TASK DIRECTIONS:
Pictures excluded, reproduce exactly the lines below from the one with "List each element's" through the one with "Page size: 1241x1754.", both included.

DATASET EXTRACT:

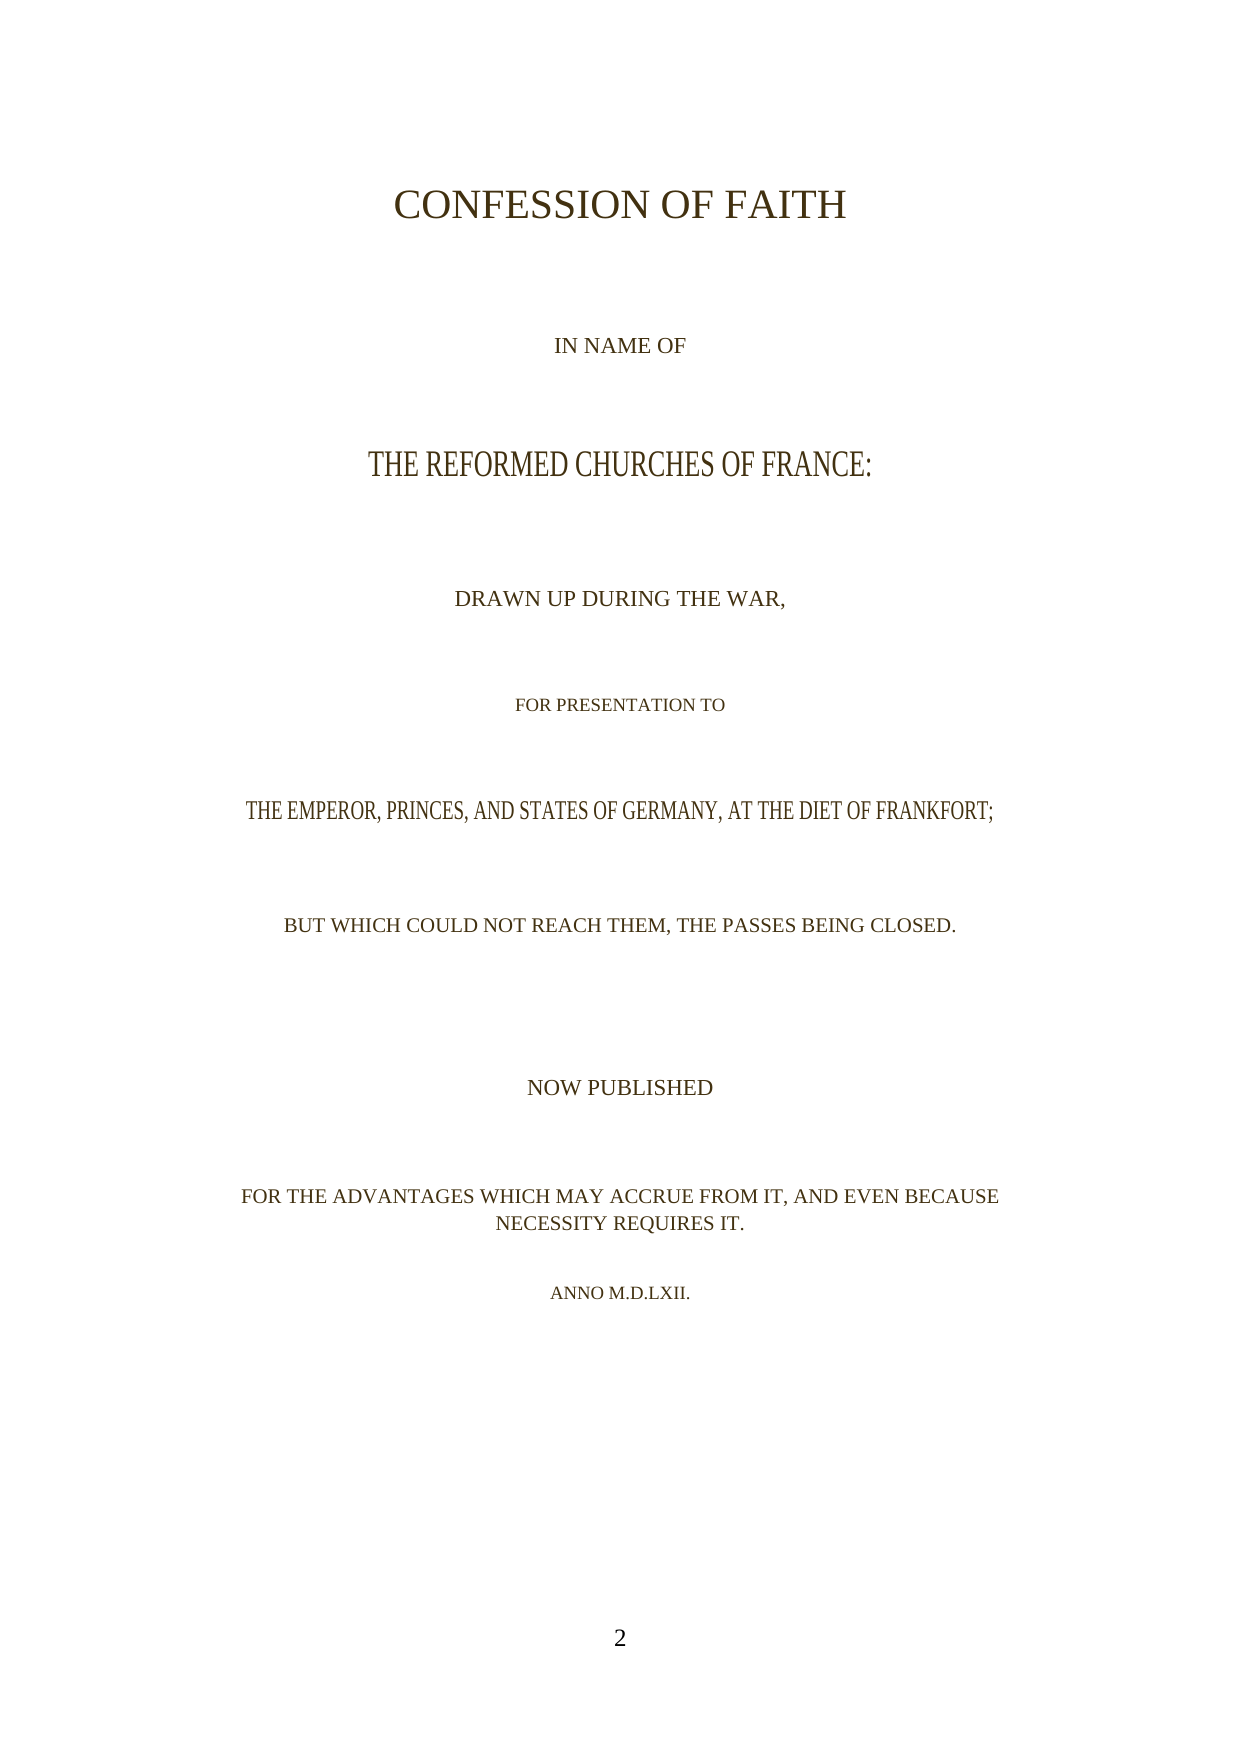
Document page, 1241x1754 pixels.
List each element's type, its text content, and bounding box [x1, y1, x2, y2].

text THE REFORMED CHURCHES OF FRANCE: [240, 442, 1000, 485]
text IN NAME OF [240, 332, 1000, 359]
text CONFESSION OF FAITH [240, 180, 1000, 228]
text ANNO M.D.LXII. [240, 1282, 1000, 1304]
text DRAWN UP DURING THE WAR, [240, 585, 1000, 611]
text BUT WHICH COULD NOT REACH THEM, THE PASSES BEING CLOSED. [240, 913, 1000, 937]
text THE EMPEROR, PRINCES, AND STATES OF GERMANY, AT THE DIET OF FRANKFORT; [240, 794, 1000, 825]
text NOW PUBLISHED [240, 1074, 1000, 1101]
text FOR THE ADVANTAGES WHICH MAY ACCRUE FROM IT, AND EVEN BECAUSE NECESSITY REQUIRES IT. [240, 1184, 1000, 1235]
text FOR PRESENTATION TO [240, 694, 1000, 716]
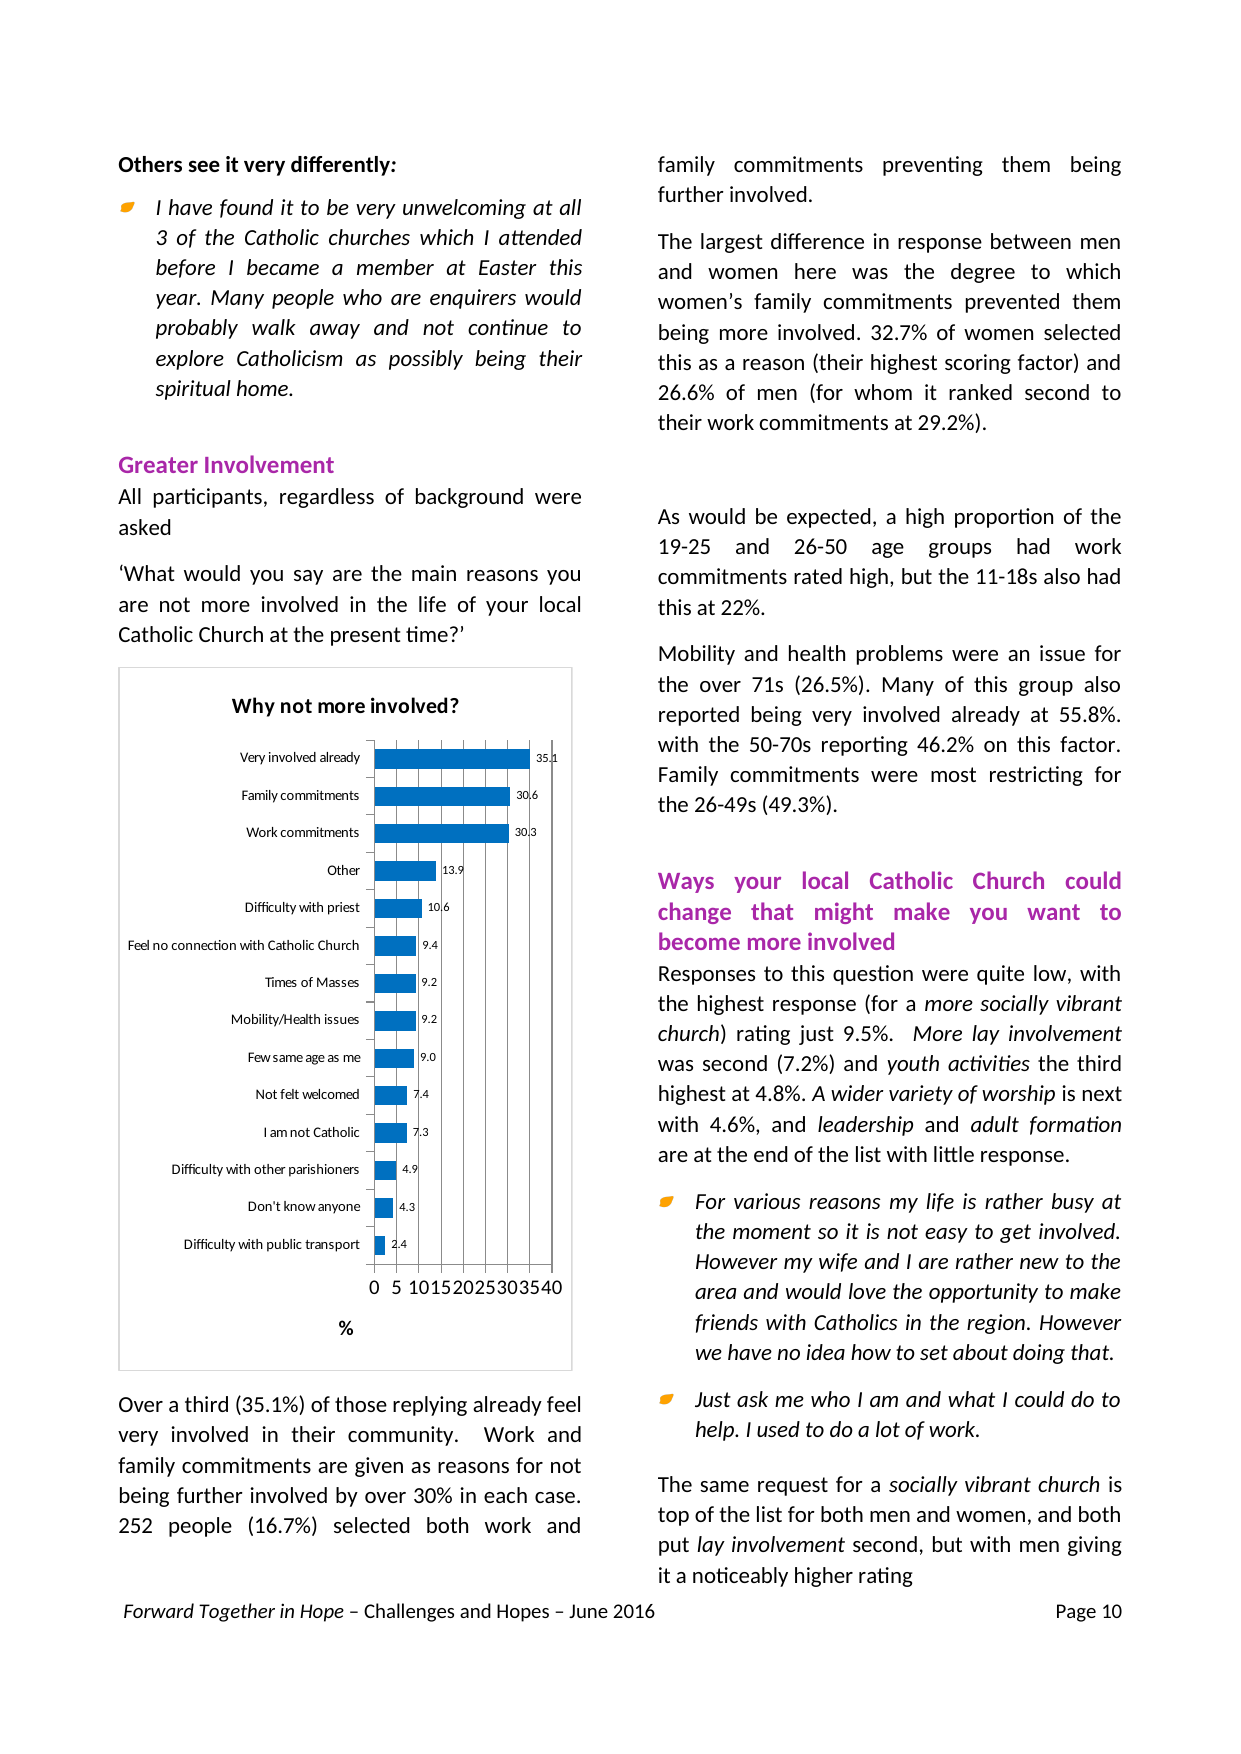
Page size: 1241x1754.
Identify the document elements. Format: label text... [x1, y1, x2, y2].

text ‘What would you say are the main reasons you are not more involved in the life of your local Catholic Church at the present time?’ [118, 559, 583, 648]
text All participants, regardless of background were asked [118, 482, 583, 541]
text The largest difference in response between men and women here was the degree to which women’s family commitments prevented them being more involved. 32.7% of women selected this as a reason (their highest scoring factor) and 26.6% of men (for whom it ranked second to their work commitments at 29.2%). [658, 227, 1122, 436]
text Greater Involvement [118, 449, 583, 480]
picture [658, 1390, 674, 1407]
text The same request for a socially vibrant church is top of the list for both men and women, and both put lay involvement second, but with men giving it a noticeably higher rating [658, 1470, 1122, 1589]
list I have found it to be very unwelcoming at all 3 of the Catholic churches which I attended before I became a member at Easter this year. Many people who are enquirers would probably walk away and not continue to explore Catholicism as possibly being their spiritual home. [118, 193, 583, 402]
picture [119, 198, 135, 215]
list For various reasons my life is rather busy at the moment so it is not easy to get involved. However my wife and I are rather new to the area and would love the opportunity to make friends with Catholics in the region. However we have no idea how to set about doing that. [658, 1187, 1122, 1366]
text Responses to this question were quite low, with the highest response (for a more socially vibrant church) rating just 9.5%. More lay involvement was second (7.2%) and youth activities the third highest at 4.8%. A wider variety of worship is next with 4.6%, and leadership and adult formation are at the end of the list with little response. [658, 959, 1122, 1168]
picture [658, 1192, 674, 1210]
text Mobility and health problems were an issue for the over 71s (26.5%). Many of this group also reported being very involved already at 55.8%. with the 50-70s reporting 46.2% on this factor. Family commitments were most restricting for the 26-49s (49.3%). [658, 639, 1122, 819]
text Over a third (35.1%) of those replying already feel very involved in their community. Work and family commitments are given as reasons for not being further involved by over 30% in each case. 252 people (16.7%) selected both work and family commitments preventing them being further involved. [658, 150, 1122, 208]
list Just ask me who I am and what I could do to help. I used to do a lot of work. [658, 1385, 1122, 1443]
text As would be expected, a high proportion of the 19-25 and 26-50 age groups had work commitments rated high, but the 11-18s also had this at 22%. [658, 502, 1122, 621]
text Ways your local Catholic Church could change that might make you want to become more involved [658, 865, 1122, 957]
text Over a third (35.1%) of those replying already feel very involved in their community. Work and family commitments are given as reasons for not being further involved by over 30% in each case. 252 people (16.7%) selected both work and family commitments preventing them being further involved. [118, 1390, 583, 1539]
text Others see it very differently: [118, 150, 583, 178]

RESPONSE:
List each element's type, its text content, and bounding box [x1, y1, x2, y2].

text THE REFORMED CHURCHES OF FRANCE: [240, 442, 1000, 485]
text IN NAME OF [240, 332, 1000, 359]
text CONFESSION OF FAITH [240, 180, 1000, 228]
text ANNO M.D.LXII. [240, 1282, 1000, 1304]
text DRAWN UP DURING THE WAR, [240, 585, 1000, 611]
text BUT WHICH COULD NOT REACH THEM, THE PASSES BEING CLOSED. [240, 913, 1000, 937]
text THE EMPEROR, PRINCES, AND STATES OF GERMANY, AT THE DIET OF FRANKFORT; [240, 794, 1000, 825]
text NOW PUBLISHED [240, 1074, 1000, 1101]
text FOR THE ADVANTAGES WHICH MAY ACCRUE FROM IT, AND EVEN BECAUSE NECESSITY REQUIRES IT. [240, 1184, 1000, 1235]
text FOR PRESENTATION TO [240, 694, 1000, 716]
Page size: 1241x1754.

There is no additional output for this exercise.